What book would you most like to see turned into a movie or TV show that hasn’t already been adapted?
The book I would most like to see adapted for film is “Flashman in the Great Game.” I know Kevin Kline would have made a superb Flashman, so I approached George MacDonald Fraser to see if he would let me have a go at it. But, understandably, he wanted to write it himself, and I didn’t want to be a producer.
Do you count any books as comfort reads? Or guilty pleasures?
My comfort reads are Simenon, Alan Furst, Kingsley Amis, James Thurber, Stephen Leacock, Sue Grafton, “Assholes,” by Aaron James, Steve Martin, Raymond Chandler and P. D. James.

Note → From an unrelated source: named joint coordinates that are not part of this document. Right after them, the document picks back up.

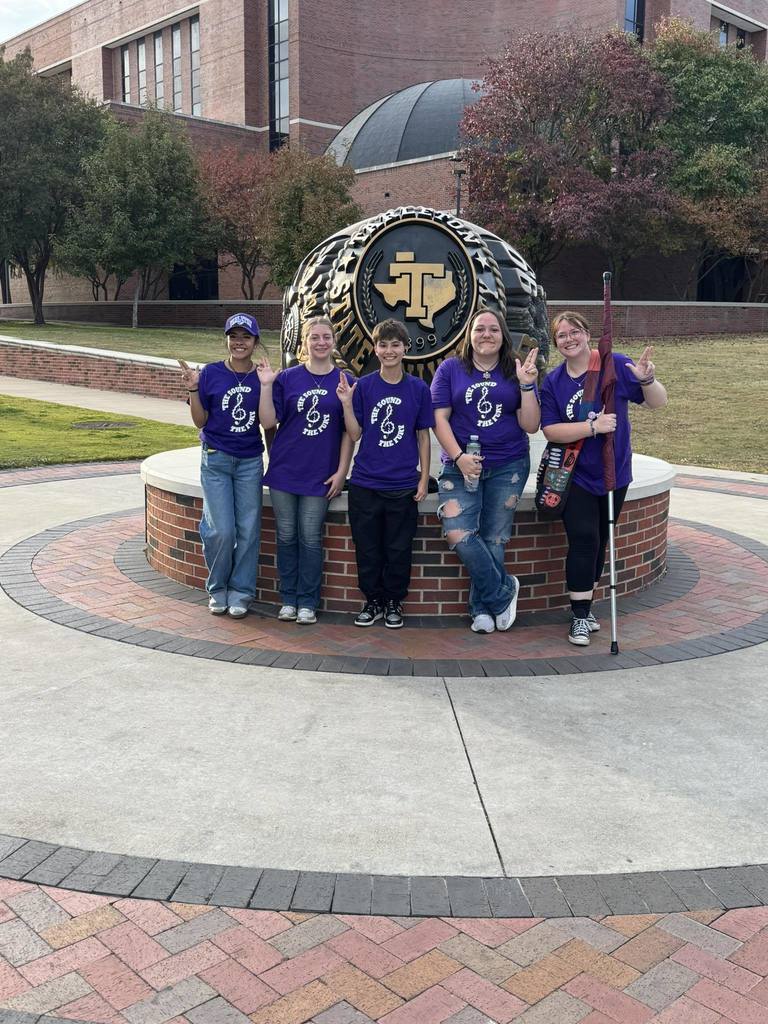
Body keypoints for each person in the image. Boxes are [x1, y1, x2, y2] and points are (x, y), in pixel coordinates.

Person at [540, 311, 668, 646]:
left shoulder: (614, 365)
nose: (569, 340)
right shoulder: (554, 381)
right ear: (556, 343)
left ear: (587, 334)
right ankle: (580, 615)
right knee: (583, 538)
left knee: (599, 541)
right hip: (575, 474)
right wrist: (592, 427)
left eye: (574, 332)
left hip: (614, 473)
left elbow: (658, 403)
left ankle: (587, 603)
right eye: (561, 336)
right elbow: (551, 430)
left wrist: (646, 380)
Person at [431, 307, 541, 633]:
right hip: (459, 465)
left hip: (508, 464)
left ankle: (481, 609)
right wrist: (459, 457)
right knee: (458, 531)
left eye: (493, 329)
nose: (486, 335)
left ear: (503, 336)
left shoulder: (516, 370)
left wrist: (526, 387)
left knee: (495, 537)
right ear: (469, 334)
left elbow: (531, 425)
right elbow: (439, 419)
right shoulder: (451, 369)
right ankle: (504, 591)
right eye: (480, 329)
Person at [337, 318, 434, 629]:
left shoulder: (418, 389)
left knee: (397, 548)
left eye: (395, 344)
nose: (389, 350)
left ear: (405, 348)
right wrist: (347, 406)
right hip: (366, 482)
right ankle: (373, 600)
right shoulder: (363, 387)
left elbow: (423, 436)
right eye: (383, 345)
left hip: (402, 485)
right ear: (375, 349)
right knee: (367, 547)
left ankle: (393, 601)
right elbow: (354, 434)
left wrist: (423, 478)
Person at [258, 317, 354, 624]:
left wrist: (342, 471)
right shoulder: (287, 378)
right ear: (305, 343)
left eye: (326, 337)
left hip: (320, 474)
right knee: (286, 536)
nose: (321, 342)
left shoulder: (346, 380)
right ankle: (288, 598)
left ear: (334, 342)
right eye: (315, 337)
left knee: (310, 538)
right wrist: (265, 386)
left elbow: (349, 433)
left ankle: (308, 603)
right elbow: (269, 422)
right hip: (286, 470)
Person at [179, 313, 269, 618]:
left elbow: (268, 424)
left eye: (246, 337)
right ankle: (217, 588)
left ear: (255, 342)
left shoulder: (262, 377)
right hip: (216, 459)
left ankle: (241, 591)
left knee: (248, 530)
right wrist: (193, 389)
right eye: (234, 336)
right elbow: (200, 421)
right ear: (226, 339)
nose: (239, 342)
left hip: (249, 461)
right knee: (221, 531)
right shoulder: (211, 374)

You’re organizing a literary dinner party. Which three writers, dead or alive, do you invite?
For dinner, I would invite David Hume, George Eliot and Mark Twain. Hume not just for his astonishing insights, but because he was an utterly splendid human being. I’d love to hear how he faced death so gracefully. And we could play billiards. I’d invite Mary Ann Evans because her writings seem to arise from an astonishing intelligence, which I find quite daunting. I’ve often had this reaction to writers of nonfiction, but never before to a novelist. Also, she could tell me whether Herbert Spencer was “hot.” And Twain, because he said “Wagner’s music is much better than it sounds,” which I think is the greatest joke ever made. Twain is never witty in a fastidious way; there’s always something gutsy about him, unlike Oscar.

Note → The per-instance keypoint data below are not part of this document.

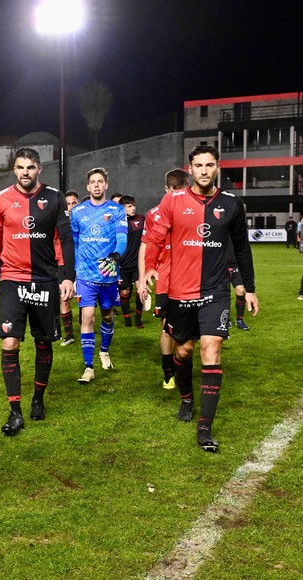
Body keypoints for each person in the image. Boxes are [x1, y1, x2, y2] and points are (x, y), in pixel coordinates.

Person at [139, 145, 259, 453]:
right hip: (180, 290)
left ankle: (205, 427)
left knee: (211, 347)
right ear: (189, 169)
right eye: (198, 165)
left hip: (215, 290)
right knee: (184, 350)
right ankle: (186, 397)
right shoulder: (173, 200)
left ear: (218, 167)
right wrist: (150, 266)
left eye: (209, 165)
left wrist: (249, 287)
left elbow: (242, 248)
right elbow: (154, 237)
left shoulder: (232, 204)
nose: (204, 170)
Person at [0, 147, 75, 434]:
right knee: (9, 343)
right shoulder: (1, 199)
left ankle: (38, 399)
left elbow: (67, 239)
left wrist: (67, 277)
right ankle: (15, 411)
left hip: (45, 280)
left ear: (39, 169)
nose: (25, 172)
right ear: (14, 169)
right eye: (20, 167)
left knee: (43, 342)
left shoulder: (55, 198)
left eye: (31, 167)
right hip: (12, 280)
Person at [69, 168, 127, 383]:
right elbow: (74, 243)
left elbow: (122, 237)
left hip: (108, 270)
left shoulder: (117, 210)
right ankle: (88, 367)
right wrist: (74, 269)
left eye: (100, 181)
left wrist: (116, 254)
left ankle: (104, 350)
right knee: (87, 318)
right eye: (92, 182)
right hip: (85, 273)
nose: (96, 185)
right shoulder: (78, 212)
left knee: (108, 316)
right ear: (87, 186)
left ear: (106, 185)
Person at [138, 168, 190, 390]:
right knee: (165, 326)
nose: (178, 197)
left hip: (190, 279)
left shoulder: (193, 210)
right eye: (173, 192)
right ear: (166, 190)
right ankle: (168, 372)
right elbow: (146, 246)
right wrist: (142, 278)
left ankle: (183, 366)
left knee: (190, 329)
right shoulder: (154, 214)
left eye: (182, 191)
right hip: (165, 280)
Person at [118, 195, 146, 328]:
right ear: (122, 208)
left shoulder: (141, 220)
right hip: (123, 265)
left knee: (141, 290)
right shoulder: (117, 222)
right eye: (129, 206)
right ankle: (127, 318)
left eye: (134, 205)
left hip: (138, 264)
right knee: (124, 293)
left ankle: (138, 318)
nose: (133, 208)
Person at [60, 191, 80, 345]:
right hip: (65, 266)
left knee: (85, 301)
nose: (71, 206)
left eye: (74, 203)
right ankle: (69, 335)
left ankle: (83, 323)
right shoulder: (59, 222)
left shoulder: (84, 220)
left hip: (83, 265)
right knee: (64, 299)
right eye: (68, 203)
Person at [226, 252, 250, 330]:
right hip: (221, 265)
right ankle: (226, 319)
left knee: (241, 291)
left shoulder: (237, 239)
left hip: (235, 265)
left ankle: (240, 320)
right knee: (224, 292)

What’s the most interesting thing you learned from a book recently?
“The Righteous Mind,” by Jonathan Haidt, is the most important book I’ve come across about the ever-advancing polarization of all aspects of our world. Its clarity is stunning. The first 100 pages would make a great first-year psychology course.

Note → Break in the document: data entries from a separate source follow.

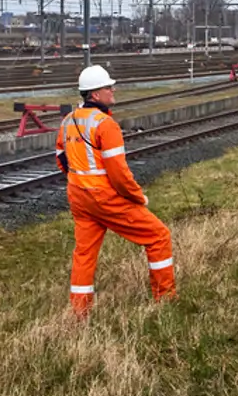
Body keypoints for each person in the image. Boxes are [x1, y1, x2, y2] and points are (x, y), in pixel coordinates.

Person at [58, 64, 175, 317]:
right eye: (108, 87)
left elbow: (61, 156)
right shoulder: (106, 125)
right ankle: (165, 298)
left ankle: (79, 312)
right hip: (104, 197)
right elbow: (119, 174)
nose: (113, 90)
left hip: (79, 197)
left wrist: (77, 180)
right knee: (159, 236)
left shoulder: (68, 121)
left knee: (84, 254)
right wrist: (137, 197)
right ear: (95, 94)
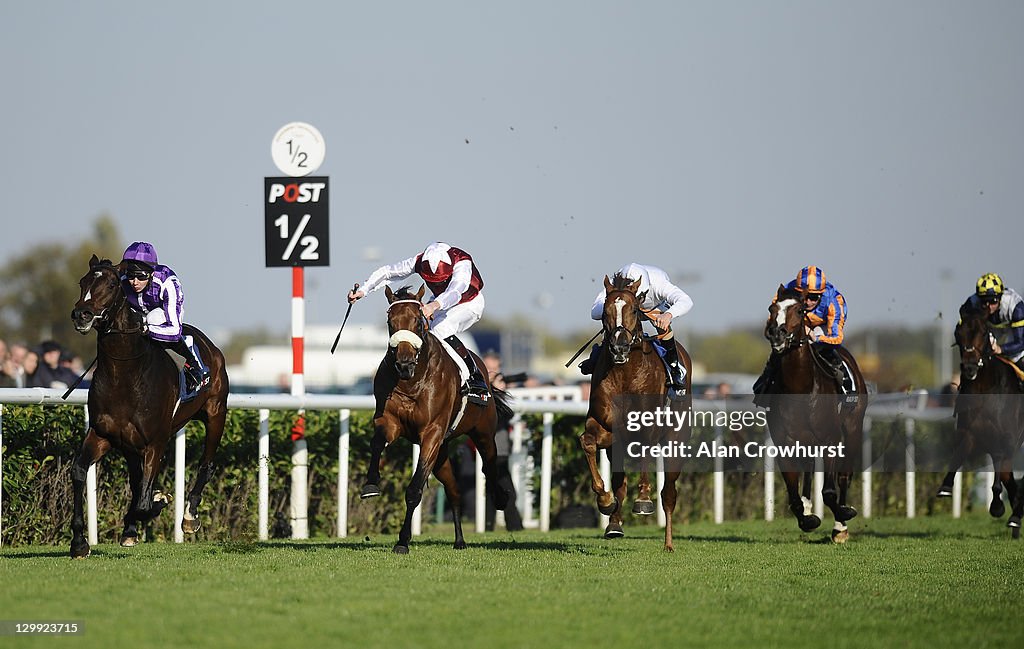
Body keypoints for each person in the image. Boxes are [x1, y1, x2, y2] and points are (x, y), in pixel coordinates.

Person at [348, 241, 490, 404]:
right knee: (419, 330)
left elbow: (456, 291)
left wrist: (433, 306)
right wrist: (363, 291)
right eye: (433, 281)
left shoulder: (462, 262)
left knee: (440, 329)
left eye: (440, 280)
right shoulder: (419, 261)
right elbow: (387, 272)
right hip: (438, 302)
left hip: (468, 302)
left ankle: (475, 377)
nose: (436, 284)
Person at [579, 263, 693, 391]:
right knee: (613, 322)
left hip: (654, 307)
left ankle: (674, 368)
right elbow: (594, 312)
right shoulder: (616, 282)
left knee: (662, 327)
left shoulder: (659, 284)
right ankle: (597, 357)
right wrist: (614, 308)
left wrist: (668, 315)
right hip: (626, 311)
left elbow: (686, 300)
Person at [753, 265, 852, 404]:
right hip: (797, 323)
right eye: (804, 296)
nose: (807, 301)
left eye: (813, 297)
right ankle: (765, 384)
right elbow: (774, 318)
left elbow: (837, 338)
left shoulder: (834, 302)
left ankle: (849, 387)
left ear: (821, 294)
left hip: (821, 326)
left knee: (823, 348)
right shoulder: (787, 291)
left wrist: (814, 336)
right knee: (780, 349)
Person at [121, 241, 209, 394]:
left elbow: (174, 331)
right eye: (130, 275)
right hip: (139, 313)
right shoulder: (122, 281)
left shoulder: (167, 281)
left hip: (164, 314)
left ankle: (194, 363)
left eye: (140, 276)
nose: (134, 282)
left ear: (151, 273)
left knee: (153, 318)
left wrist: (147, 330)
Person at [967, 272, 1024, 372]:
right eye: (984, 302)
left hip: (1012, 330)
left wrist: (1001, 349)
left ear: (1000, 297)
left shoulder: (1015, 306)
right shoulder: (972, 303)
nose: (989, 306)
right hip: (990, 329)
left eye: (993, 301)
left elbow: (1021, 341)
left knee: (1016, 358)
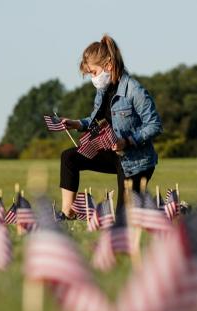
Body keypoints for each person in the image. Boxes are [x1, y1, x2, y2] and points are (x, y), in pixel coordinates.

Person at [57, 34, 162, 219]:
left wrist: (128, 141)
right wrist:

However, it’s sobering to have to accept the preponderant influence of emotion over what passes for our powers of reasoning.
You’re taking the red pill when you open this marvelous book.
A comparable red pill book is “Real Magic,” by Dean Radin, chief scientist at the Institute of Noetic Sciences. If you are skeptical of psi phenomena, start with Pages 95 and 96. They will knock your socks off, and a much more interesting world will open up.
Disappointing, overrated, just not good: What book did you feel as if you were supposed to like, and didn’t? Do you remember the last book you put down without finishing?
Most annoying book: Terry Eagleton’s “Humour.” This is a compendium of all the worst facets of the critical mind: a pointless contradictory list of definitions of humor by other critics, serving only to show that Eagleton has read a lot. He should have watched some comedians instead, but apparently they can safely be ignored by a literary critic.
Most overrated book: Steven Pinker’s “The Blank Slate.” When I read, I love surprises. So I adore everything Nassim Nicholas Taleb writes. In contrast, “The Blank Slate” taught me nothing.
What book might people be surprised to find on your shelves?
The books that might surprise people fall into two categories. First, the philosophy and history of science. But not science itself, and certainly not technology (which Thoreau described as “an improved means to an unimproved end”).
Second, religion — but not organized religion, only the mystical variety. The seeking out of an experience of the divine. Such experiences are disapproved of by churches, as they can’t control them.
In a nutshell, I believe most organized religion is simply crowd control.
What’s the best book you’ve ever received as a gift?
A wrap present Kevin Kline gave me: “The Drunkard’s Walk,” by Leonard Mlodinow. A wildly entertaining book about probability, which left me ultimately deflated by my complete ignorance of chance, or luck, and what an astonishing huge part that plays in our lives. Why was I not taught probability?
What do you plan to read next?
The next book I intend to read is Dominic Cavendish’s “You, Too, Can Become a Comedy Critic.”